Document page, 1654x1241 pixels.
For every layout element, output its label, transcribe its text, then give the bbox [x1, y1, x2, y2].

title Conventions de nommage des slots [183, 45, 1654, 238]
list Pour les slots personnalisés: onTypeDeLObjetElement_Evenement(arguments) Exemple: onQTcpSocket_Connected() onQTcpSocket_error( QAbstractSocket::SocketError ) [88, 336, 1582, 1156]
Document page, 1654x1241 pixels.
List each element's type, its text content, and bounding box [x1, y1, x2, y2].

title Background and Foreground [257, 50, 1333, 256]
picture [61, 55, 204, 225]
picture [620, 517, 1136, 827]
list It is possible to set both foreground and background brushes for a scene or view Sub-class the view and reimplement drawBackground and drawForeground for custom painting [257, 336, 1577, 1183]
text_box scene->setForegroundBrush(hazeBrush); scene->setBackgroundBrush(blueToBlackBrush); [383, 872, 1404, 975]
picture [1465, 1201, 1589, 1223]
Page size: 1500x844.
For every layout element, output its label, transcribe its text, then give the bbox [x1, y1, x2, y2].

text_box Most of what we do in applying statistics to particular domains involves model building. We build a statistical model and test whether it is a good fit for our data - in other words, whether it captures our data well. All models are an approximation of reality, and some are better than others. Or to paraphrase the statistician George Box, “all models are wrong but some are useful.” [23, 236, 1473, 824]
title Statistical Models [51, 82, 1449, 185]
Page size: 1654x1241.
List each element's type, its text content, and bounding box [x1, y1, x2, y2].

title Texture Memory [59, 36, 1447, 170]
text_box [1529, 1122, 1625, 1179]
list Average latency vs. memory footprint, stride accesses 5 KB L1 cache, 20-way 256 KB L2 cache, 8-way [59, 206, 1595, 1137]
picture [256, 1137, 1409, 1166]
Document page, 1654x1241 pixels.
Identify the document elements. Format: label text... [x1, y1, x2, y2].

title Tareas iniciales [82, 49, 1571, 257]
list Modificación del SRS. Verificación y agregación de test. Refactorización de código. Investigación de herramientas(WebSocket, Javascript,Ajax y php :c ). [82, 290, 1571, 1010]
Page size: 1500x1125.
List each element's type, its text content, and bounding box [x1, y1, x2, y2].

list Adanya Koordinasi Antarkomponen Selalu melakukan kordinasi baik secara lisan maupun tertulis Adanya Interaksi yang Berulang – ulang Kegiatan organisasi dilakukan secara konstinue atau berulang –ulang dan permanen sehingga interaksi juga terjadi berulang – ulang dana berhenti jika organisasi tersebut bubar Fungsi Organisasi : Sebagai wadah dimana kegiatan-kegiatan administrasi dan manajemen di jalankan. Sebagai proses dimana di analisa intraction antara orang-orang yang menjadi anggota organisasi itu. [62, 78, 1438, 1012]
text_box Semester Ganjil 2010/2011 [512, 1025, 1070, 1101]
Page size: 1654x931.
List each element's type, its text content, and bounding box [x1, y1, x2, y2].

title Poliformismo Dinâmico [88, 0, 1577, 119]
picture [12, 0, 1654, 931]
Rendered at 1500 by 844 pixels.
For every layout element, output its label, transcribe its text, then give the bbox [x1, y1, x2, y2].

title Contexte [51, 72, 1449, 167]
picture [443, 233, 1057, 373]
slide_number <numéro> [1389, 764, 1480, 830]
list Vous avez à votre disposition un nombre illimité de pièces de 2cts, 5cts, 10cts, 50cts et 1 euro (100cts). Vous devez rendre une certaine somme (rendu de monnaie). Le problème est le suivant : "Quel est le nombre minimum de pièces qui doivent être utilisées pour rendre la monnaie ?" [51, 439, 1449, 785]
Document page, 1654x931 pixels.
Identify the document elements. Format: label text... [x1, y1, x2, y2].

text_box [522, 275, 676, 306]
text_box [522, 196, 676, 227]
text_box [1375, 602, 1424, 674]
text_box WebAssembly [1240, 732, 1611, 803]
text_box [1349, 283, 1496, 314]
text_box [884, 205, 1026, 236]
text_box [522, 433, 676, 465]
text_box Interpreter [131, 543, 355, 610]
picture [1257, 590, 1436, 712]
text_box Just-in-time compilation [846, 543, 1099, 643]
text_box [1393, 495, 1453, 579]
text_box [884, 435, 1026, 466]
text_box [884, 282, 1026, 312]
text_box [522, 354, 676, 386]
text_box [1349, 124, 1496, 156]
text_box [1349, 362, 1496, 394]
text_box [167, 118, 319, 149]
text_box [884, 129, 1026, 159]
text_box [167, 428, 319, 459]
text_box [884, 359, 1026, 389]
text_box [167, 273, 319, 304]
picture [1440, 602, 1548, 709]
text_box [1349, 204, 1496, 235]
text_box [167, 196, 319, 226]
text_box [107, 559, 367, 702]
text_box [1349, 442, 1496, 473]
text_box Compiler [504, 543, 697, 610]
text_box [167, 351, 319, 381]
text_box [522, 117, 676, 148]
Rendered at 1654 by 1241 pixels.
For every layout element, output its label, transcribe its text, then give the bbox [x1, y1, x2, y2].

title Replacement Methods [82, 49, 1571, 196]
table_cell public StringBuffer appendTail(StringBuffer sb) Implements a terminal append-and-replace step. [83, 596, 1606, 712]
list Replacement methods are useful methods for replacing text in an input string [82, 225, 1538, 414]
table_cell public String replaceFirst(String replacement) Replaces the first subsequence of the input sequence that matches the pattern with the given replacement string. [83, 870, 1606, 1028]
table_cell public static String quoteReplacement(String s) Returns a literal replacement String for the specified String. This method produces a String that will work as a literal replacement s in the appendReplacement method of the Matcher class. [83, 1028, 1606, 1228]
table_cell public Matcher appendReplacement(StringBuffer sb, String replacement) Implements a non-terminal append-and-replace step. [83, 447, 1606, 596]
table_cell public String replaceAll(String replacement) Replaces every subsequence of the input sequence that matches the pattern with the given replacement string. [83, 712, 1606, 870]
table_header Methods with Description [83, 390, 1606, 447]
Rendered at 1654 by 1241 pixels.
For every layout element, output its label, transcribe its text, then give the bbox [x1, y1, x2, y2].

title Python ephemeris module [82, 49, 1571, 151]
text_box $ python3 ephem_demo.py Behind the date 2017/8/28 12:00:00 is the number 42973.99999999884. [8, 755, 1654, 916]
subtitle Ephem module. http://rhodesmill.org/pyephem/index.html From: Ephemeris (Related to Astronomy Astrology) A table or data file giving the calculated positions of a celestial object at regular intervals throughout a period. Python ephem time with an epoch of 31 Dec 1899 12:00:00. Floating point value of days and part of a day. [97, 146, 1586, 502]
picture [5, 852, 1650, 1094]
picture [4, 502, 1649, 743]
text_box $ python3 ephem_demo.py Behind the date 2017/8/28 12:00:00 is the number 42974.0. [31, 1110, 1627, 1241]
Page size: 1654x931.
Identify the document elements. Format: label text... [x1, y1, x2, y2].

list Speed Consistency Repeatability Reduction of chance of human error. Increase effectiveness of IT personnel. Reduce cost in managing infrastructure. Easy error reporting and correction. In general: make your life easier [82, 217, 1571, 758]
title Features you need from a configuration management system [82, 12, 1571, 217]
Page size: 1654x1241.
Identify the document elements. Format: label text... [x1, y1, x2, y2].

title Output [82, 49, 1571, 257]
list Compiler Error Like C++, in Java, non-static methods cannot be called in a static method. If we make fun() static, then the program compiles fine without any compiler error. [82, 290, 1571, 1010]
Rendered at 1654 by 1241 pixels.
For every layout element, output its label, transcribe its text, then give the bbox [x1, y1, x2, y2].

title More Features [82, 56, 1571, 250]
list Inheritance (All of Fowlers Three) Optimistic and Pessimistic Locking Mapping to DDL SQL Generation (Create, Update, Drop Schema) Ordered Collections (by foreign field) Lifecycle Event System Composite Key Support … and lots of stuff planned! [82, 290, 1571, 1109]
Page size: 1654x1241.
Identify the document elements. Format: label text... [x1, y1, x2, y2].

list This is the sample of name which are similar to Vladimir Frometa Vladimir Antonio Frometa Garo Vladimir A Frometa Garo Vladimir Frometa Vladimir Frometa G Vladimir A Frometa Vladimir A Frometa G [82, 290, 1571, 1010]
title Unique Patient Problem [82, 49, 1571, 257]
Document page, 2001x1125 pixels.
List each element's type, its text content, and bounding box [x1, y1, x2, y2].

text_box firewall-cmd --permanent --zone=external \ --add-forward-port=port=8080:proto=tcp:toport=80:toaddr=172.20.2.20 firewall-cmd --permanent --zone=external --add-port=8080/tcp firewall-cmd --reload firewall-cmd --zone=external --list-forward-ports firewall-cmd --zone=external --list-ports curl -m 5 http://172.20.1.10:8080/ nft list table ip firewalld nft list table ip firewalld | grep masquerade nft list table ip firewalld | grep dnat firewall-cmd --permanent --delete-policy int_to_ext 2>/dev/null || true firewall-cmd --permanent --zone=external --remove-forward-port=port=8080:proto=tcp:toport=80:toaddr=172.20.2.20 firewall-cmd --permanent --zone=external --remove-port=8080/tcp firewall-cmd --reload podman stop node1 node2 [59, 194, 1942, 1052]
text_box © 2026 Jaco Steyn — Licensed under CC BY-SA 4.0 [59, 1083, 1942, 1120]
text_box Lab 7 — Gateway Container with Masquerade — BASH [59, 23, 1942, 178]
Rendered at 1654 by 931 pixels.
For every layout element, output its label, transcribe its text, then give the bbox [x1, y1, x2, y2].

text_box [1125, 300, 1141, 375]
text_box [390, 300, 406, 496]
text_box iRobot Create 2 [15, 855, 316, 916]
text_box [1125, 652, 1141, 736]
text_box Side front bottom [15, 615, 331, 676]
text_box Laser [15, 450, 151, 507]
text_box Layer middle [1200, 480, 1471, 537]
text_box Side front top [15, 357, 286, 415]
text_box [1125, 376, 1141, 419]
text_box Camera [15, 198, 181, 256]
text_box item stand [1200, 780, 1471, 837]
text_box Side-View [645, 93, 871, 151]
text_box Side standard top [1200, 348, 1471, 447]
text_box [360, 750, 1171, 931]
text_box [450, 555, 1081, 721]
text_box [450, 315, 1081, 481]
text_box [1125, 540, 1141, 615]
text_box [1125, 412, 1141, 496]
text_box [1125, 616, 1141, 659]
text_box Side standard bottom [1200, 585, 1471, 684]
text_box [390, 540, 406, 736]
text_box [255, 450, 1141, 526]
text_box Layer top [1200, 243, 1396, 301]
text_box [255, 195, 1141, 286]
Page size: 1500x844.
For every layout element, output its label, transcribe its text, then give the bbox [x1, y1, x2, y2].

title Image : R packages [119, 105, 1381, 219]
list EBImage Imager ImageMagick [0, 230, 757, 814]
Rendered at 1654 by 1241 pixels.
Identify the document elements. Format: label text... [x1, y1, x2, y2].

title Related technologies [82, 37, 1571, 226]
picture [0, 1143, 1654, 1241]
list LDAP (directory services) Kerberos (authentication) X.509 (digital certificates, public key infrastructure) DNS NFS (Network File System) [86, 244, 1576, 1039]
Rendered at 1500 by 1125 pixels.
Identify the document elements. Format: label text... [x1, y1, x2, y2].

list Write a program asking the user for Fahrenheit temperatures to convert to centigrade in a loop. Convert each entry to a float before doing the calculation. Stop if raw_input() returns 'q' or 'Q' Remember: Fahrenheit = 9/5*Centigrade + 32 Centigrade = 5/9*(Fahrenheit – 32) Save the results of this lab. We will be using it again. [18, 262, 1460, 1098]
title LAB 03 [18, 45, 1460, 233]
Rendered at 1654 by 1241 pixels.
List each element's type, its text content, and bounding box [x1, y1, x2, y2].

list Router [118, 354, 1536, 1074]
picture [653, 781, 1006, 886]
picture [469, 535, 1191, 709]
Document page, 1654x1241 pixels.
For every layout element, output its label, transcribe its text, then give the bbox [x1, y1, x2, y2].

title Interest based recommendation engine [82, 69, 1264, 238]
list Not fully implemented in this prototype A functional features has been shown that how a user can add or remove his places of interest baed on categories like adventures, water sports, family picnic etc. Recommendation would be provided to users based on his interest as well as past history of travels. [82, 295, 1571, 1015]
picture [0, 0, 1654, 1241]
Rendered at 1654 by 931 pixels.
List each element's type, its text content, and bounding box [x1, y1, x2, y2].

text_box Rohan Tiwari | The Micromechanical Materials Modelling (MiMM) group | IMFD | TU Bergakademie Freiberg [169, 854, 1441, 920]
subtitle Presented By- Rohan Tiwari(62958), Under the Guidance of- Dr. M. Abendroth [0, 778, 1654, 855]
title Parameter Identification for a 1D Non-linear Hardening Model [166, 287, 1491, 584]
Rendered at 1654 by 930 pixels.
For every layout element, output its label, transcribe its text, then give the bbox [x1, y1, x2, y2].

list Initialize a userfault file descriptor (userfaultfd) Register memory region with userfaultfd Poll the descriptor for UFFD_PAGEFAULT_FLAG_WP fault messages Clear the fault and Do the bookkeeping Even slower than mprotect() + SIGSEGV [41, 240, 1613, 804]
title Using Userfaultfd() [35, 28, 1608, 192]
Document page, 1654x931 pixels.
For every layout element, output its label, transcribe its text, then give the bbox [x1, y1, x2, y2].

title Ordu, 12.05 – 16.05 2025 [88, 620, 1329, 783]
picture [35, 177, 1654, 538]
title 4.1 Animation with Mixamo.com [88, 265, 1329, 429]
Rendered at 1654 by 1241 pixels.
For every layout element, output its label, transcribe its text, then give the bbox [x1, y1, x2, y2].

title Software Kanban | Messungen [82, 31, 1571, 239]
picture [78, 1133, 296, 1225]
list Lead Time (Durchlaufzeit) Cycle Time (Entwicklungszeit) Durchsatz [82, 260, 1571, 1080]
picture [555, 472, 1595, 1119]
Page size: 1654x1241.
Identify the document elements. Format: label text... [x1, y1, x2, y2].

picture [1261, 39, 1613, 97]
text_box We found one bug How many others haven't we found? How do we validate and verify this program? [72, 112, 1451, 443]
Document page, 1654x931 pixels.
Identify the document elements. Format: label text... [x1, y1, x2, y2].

———

◆ Prompt
Output the stretch of the records from the line containing "Rendered at 1654 by 930 pixels." through the end of the records, reproducing each line verbatim.

◆ Task result
Rendered at 1654 by 930 pixels.
For every layout element, output its label, transcribe its text, then give the bbox [x1, y1, x2, y2].

list Initialize a userfault file descriptor (userfaultfd) Register memory region with userfaultfd Poll the descriptor for UFFD_PAGEFAULT_FLAG_WP fault messages Clear the fault and Do the bookkeeping Even slower than mprotect() + SIGSEGV [41, 240, 1613, 804]
title Using Userfaultfd() [35, 28, 1608, 192]
Document page, 1654x931 pixels.
For every layout element, output its label, transcribe its text, then give the bbox [x1, y1, x2, y2].

title Ordu, 12.05 – 16.05 2025 [88, 620, 1329, 783]
picture [35, 177, 1654, 538]
title 4.1 Animation with Mixamo.com [88, 265, 1329, 429]
Rendered at 1654 by 1241 pixels.
For every layout element, output its label, transcribe its text, then give the bbox [x1, y1, x2, y2].

title Software Kanban | Messungen [82, 31, 1571, 239]
picture [78, 1133, 296, 1225]
list Lead Time (Durchlaufzeit) Cycle Time (Entwicklungszeit) Durchsatz [82, 260, 1571, 1080]
picture [555, 472, 1595, 1119]
Page size: 1654x1241.
Identify the document elements. Format: label text... [x1, y1, x2, y2].

picture [1261, 39, 1613, 97]
text_box We found one bug How many others haven't we found? How do we validate and verify this program? [72, 112, 1451, 443]
Document page, 1654x931 pixels.
Identify the document elements. Format: label text... [x1, y1, x2, y2].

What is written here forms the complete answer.